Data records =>

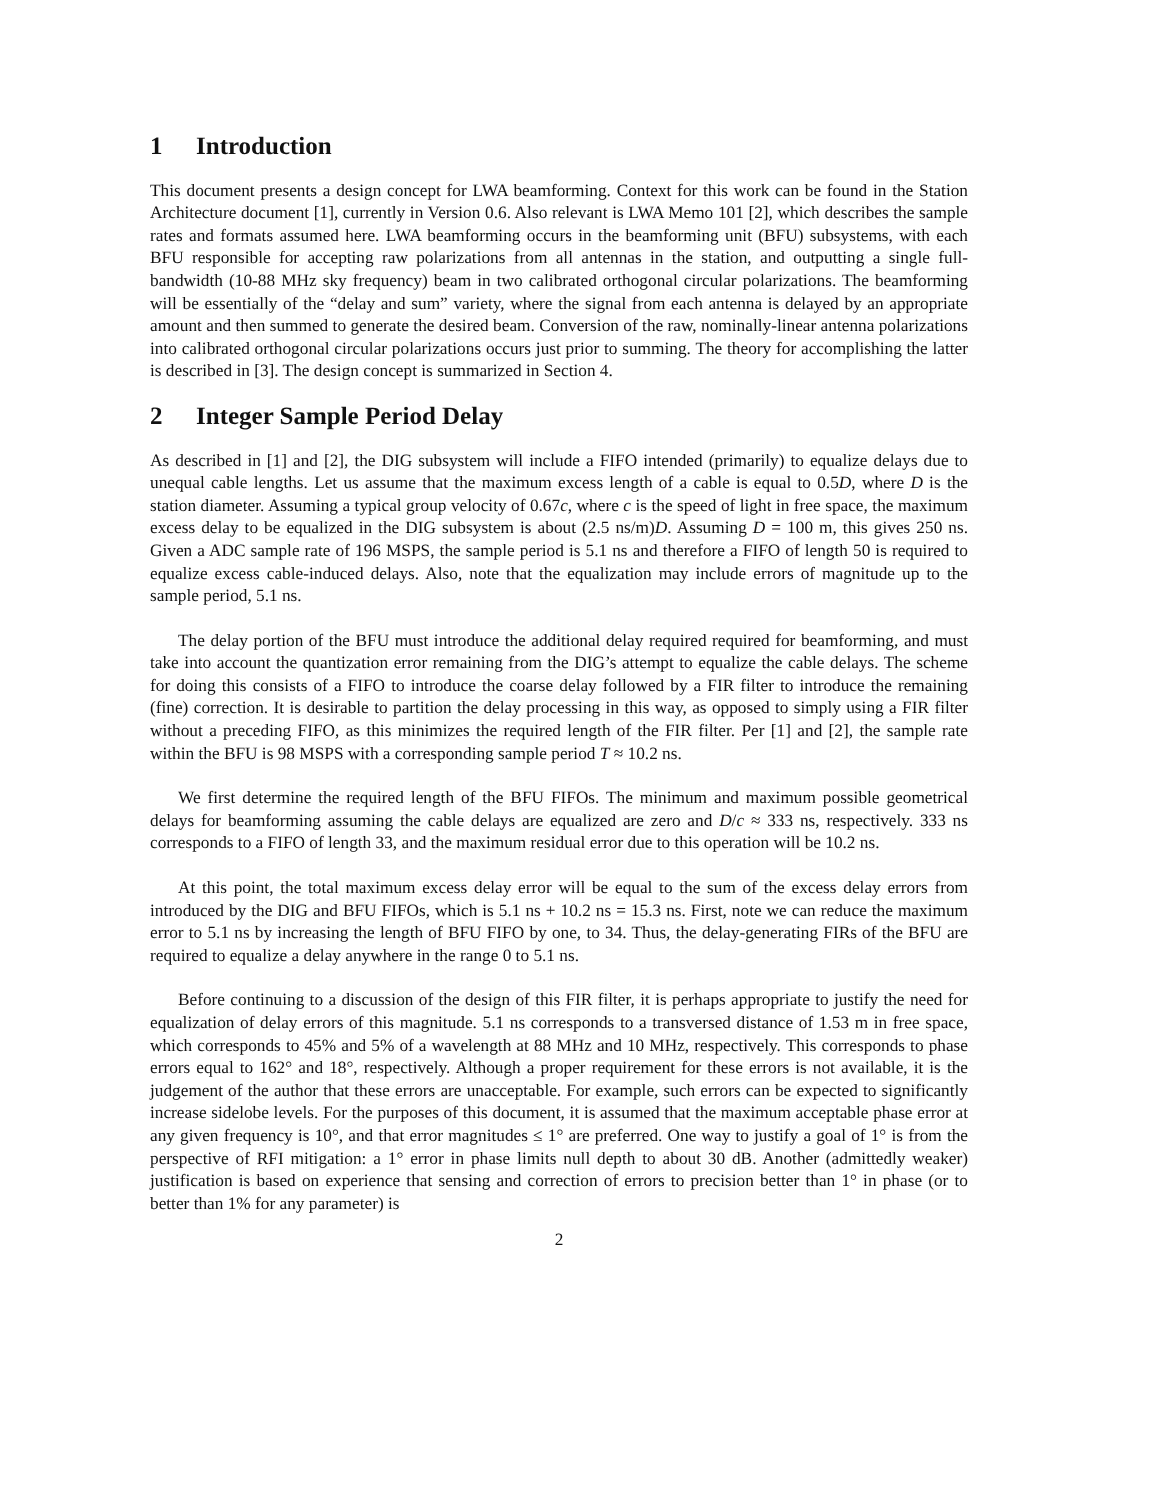1 Introduction
This document presents a design concept for LWA beamforming. Context for this work can be found in the Station Architecture document [1], currently in Version 0.6. Also relevant is LWA Memo 101 [2], which describes the sample rates and formats assumed here. LWA beamforming occurs in the beamforming unit (BFU) subsystems, with each BFU responsible for accepting raw polarizations from all antennas in the station, and outputting a single full-bandwidth (10-88 MHz sky frequency) beam in two calibrated orthogonal circular polarizations. The beamforming will be essentially of the “delay and sum” variety, where the signal from each antenna is delayed by an appropriate amount and then summed to generate the desired beam. Conversion of the raw, nominally-linear antenna polarizations into calibrated orthogonal circular polarizations occurs just prior to summing. The theory for accomplishing the latter is described in [3]. The design concept is summarized in Section 4.
2 Integer Sample Period Delay
As described in [1] and [2], the DIG subsystem will include a FIFO intended (primarily) to equalize delays due to unequal cable lengths. Let us assume that the maximum excess length of a cable is equal to 0.5D, where D is the station diameter. Assuming a typical group velocity of 0.67c, where c is the speed of light in free space, the maximum excess delay to be equalized in the DIG subsystem is about (2.5 ns/m)D. Assuming D = 100 m, this gives 250 ns. Given a ADC sample rate of 196 MSPS, the sample period is 5.1 ns and therefore a FIFO of length 50 is required to equalize excess cable-induced delays. Also, note that the equalization may include errors of magnitude up to the sample period, 5.1 ns.
The delay portion of the BFU must introduce the additional delay required required for beamforming, and must take into account the quantization error remaining from the DIG’s attempt to equalize the cable delays. The scheme for doing this consists of a FIFO to introduce the coarse delay followed by a FIR filter to introduce the remaining (fine) correction. It is desirable to partition the delay processing in this way, as opposed to simply using a FIR filter without a preceding FIFO, as this minimizes the required length of the FIR filter. Per [1] and [2], the sample rate within the BFU is 98 MSPS with a corresponding sample period T ≈ 10.2 ns.
We first determine the required length of the BFU FIFOs. The minimum and maximum possible geometrical delays for beamforming assuming the cable delays are equalized are zero and D/c ≈ 333 ns, respectively. 333 ns corresponds to a FIFO of length 33, and the maximum residual error due to this operation will be 10.2 ns.
At this point, the total maximum excess delay error will be equal to the sum of the excess delay errors from introduced by the DIG and BFU FIFOs, which is 5.1 ns + 10.2 ns = 15.3 ns. First, note we can reduce the maximum error to 5.1 ns by increasing the length of BFU FIFO by one, to 34. Thus, the delay-generating FIRs of the BFU are required to equalize a delay anywhere in the range 0 to 5.1 ns.
Before continuing to a discussion of the design of this FIR filter, it is perhaps appropriate to justify the need for equalization of delay errors of this magnitude. 5.1 ns corresponds to a transversed distance of 1.53 m in free space, which corresponds to 45% and 5% of a wavelength at 88 MHz and 10 MHz, respectively. This corresponds to phase errors equal to 162° and 18°, respectively. Although a proper requirement for these errors is not available, it is the judgement of the author that these errors are unacceptable. For example, such errors can be expected to significantly increase sidelobe levels. For the purposes of this document, it is assumed that the maximum acceptable phase error at any given frequency is 10°, and that error magnitudes ≤ 1° are preferred. One way to justify a goal of 1° is from the perspective of RFI mitigation: a 1° error in phase limits null depth to about 30 dB. Another (admittedly weaker) justification is based on experience that sensing and correction of errors to precision better than 1° in phase (or to better than 1% for any parameter) is
2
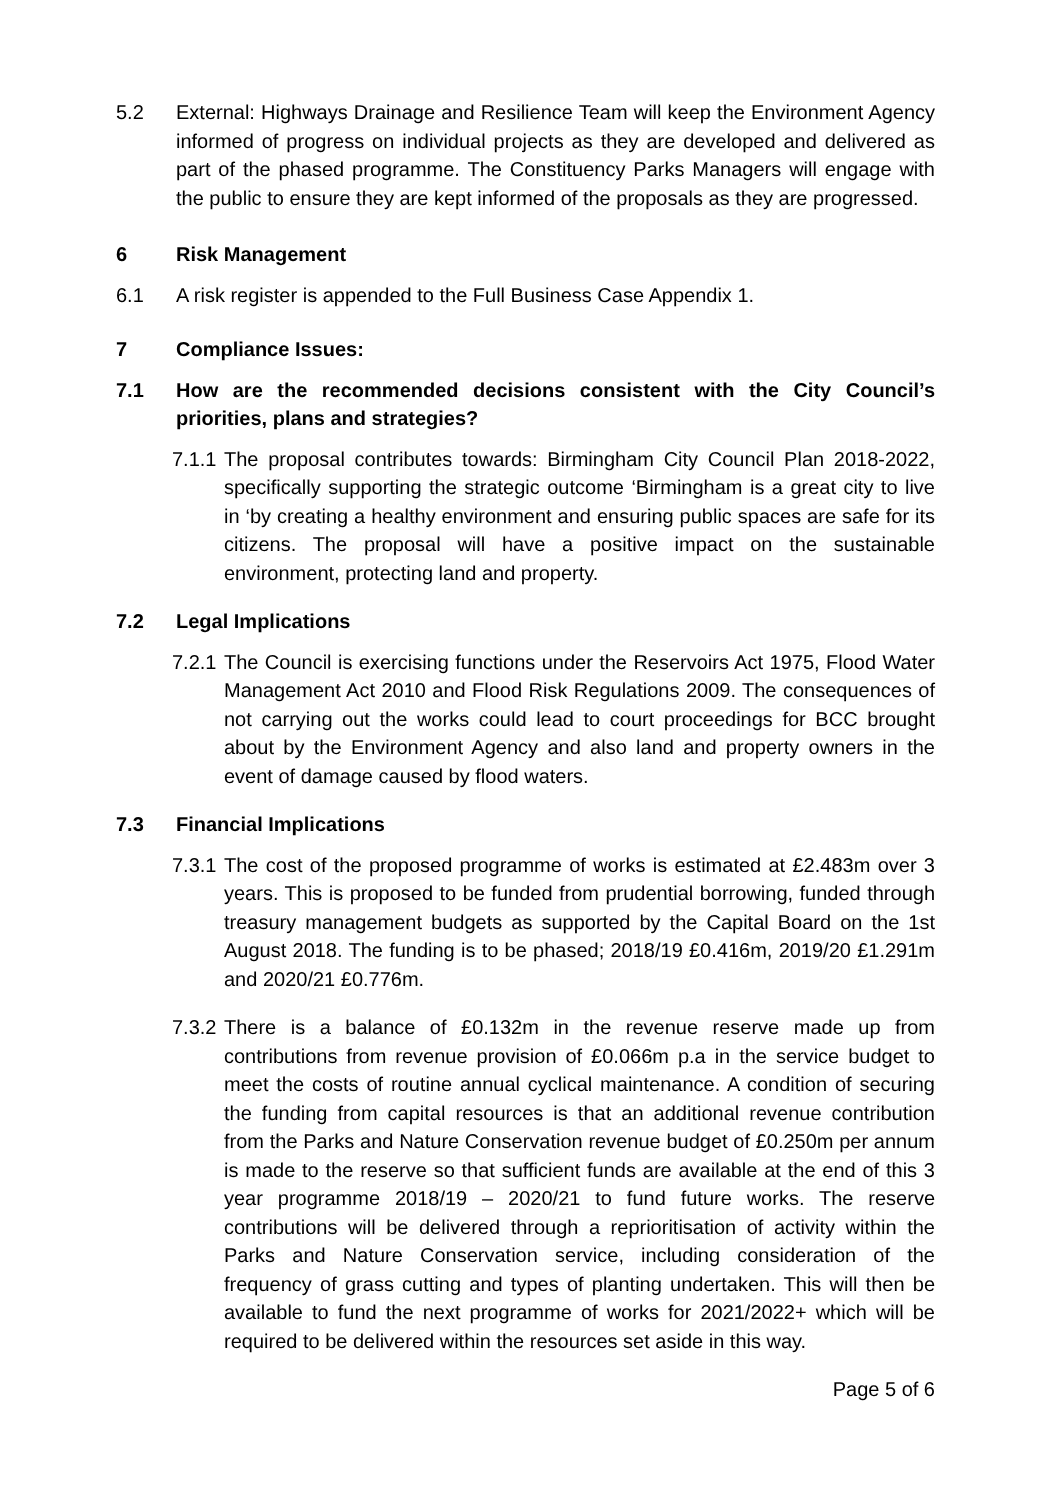5.2 External: Highways Drainage and Resilience Team will keep the Environment Agency informed of progress on individual projects as they are developed and delivered as part of the phased programme. The Constituency Parks Managers will engage with the public to ensure they are kept informed of the proposals as they are progressed.
6 Risk Management
6.1 A risk register is appended to the Full Business Case Appendix 1.
7 Compliance Issues:
7.1 How are the recommended decisions consistent with the City Council’s priorities, plans and strategies?
7.1.1
The proposal contributes towards: Birmingham City Council Plan 2018-2022, specifically supporting the strategic outcome ‘Birmingham is a great city to live in ‘by creating a healthy environment and ensuring public spaces are safe for its citizens. The proposal will have a positive impact on the sustainable environment, protecting land and property.
7.2 Legal Implications
7.2.1
The Council is exercising functions under the Reservoirs Act 1975, Flood Water Management Act 2010 and Flood Risk Regulations 2009. The consequences of not carrying out the works could lead to court proceedings for BCC brought about by the Environment Agency and also land and property owners in the event of damage caused by flood waters.
7.3 Financial Implications
7.3.1
The cost of the proposed programme of works is estimated at £2.483m over 3 years. This is proposed to be funded from prudential borrowing, funded through treasury management budgets as supported by the Capital Board on the 1st August 2018. The funding is to be phased; 2018/19 £0.416m, 2019/20 £1.291m and 2020/21 £0.776m.
7.3.2
There is a balance of £0.132m in the revenue reserve made up from contributions from revenue provision of £0.066m p.a in the service budget to meet the costs of routine annual cyclical maintenance. A condition of securing the funding from capital resources is that an additional revenue contribution from the Parks and Nature Conservation revenue budget of £0.250m per annum is made to the reserve so that sufficient funds are available at the end of this 3 year programme 2018/19 – 2020/21 to fund future works. The reserve contributions will be delivered through a reprioritisation of activity within the Parks and Nature Conservation service, including consideration of the frequency of grass cutting and types of planting undertaken. This will then be available to fund the next programme of works for 2021/2022+ which will be required to be delivered within the resources set aside in this way.
Page 5 of 6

Exercise requirements =>
Select and copy each line from the data that includes the word "Implications".

Task solution =>
7.2 Legal Implications
7.3 Financial Implications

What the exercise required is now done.